* **Input data**
****************
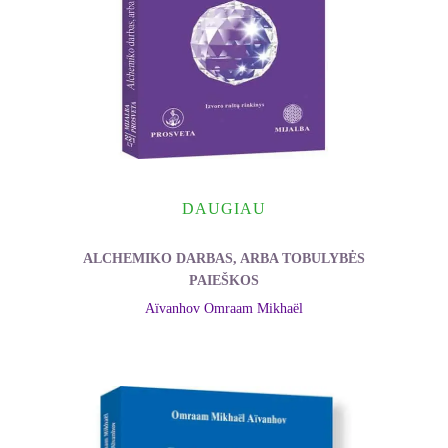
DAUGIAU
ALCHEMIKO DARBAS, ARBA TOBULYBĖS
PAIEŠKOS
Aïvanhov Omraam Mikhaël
****************
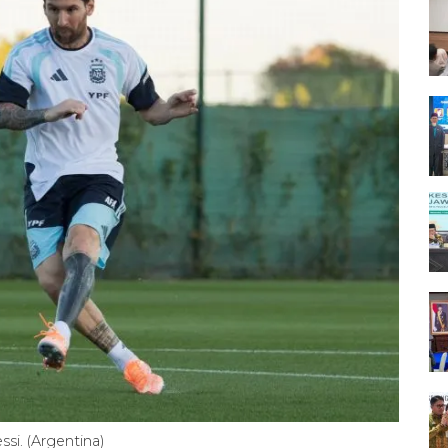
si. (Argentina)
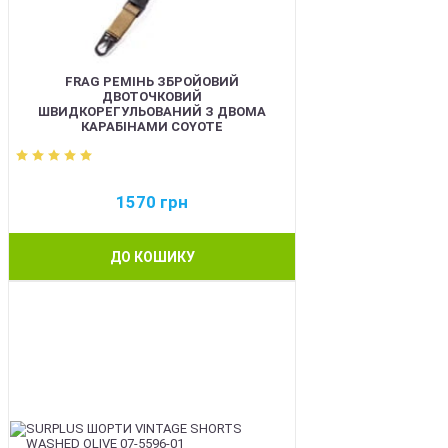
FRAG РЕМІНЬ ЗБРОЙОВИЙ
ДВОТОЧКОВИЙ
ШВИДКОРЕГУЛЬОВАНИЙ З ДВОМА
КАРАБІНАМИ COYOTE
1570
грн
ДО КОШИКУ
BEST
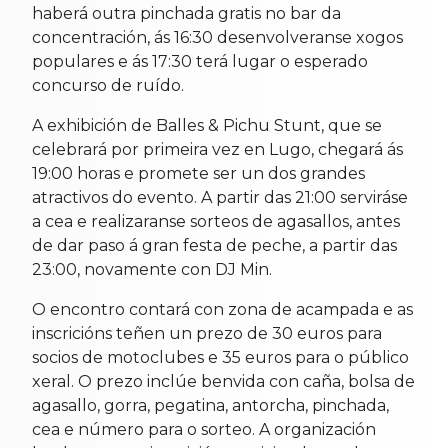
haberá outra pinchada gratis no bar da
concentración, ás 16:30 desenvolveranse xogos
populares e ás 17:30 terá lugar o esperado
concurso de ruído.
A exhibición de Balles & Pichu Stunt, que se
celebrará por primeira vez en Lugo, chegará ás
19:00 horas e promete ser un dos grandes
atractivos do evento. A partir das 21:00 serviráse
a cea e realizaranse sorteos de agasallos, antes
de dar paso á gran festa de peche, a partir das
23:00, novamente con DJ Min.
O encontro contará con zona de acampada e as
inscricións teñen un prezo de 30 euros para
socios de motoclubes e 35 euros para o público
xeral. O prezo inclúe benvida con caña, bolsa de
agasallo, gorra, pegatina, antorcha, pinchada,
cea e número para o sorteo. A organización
****************
* **The task**
Please transcribe exactly the lines above from the line that has "23:00, novamente con DJ Min." up to and including the line that has "cea e número para o sorteo. A organización"; no other line belongs in the answer.

* **Solution to this problem**
23:00, novamente con DJ Min.
O encontro contará con zona de acampada e as
inscricións teñen un prezo de 30 euros para
socios de motoclubes e 35 euros para o público
xeral. O prezo inclúe benvida con caña, bolsa de
agasallo, gorra, pegatina, antorcha, pinchada,
cea e número para o sorteo. A organización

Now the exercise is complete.